Byrd, 154 S.W.3d at 165 (quoting Boyter v. Shreveport Bank & Trust, 65 B.R. 944, 948 (W.D. La.
1986)).
Reciprocal Co-Guarantor Liability
Although the particular fact situation presented here has only recently been addressed by the
courts of this State, the question of liability of coguarantors to each other has a long history. For well
over a hundred years, it has been a "general and familiar rule of law" that, as among coguarantors,
each will bear his proportional part of the burden to the effect that should one of them pay more than
his proportional part, the others will contribute equally to indemnify him for any amount in excess
of his proportional part. Merchants' Nat'l Bank v. McAnulty, 89 Tex. 124, 33 S.W. 963 (1896); Sisco
v. Briones, 809 S.W.2d 524 (Tex. App.--San Antonio 1991, no writ); Byrd, 154 S.W.3d at 164.
Bunch, still being among the joint guarantors of the note, is not entitled to recover the entire
amount of the promissory note from his coguarantors. There were four joint guarantors of the note:
Bunch, Lavender, Lively, and Coburn. Therefore, Bunch can recover judgment for only three-fourths of the jointly-owed amount.
Attorneys' Fees
The attorneys' fees which were awarded to Bunch in response to his motion for summary
judgment were based on his recovery of the entire amount of the promissory note. Since that
judgment has been reversed and since the appeal of Lavender is partially successful, the trial court
may determine a different amount of attorneys' fees for which each of the coguarantors would be
liable.
The court properly found that the surrender to Bunch of the $100,000.00 certificate of deposit
held as collateral for the note did not operate as accord and satisfaction.

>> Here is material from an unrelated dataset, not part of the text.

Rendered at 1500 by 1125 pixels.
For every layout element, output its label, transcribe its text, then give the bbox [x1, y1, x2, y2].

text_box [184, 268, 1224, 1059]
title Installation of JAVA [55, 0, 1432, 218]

The court was in error in awarding Bunch judgment against his coguarantors for the full
amount of the debt, and we hold that he was only entitled to judgment for three-fourths of the
obligation of which all four parties guaranteed payment. By having acquired the note by assignment,
however, Bunch does benefit by being able to seek recovery, jointly and severally, against the other
three joint guarantors. (2)
We reverse the judgment and remand this case to the trial court for further proceedings
consistent with our opinion.
Bailey C. Moseley
Date Submitted: January 24, 2007
Date Decided: March 6, 2007
1. The final judgment called for postjudgment interest on both the debt and attorney's fees to
be calculated at the rate of ten percent per annum, substantially different from and greater than that
prescribed by Section 304.002 of the Texas Finance Code. See Tex. Fin. Code Ann. § 304.002
(Vernon 2006). However, no point of error was raised concerning this issue and we do not address
it.
2. We recognize that rights of contribution exist between and among Lavender, Lively, and
Coburn should one or more of them pay more than the proportionate liability to satisfy the three-fourths of the debt, but issues of contribution among them is not presented here.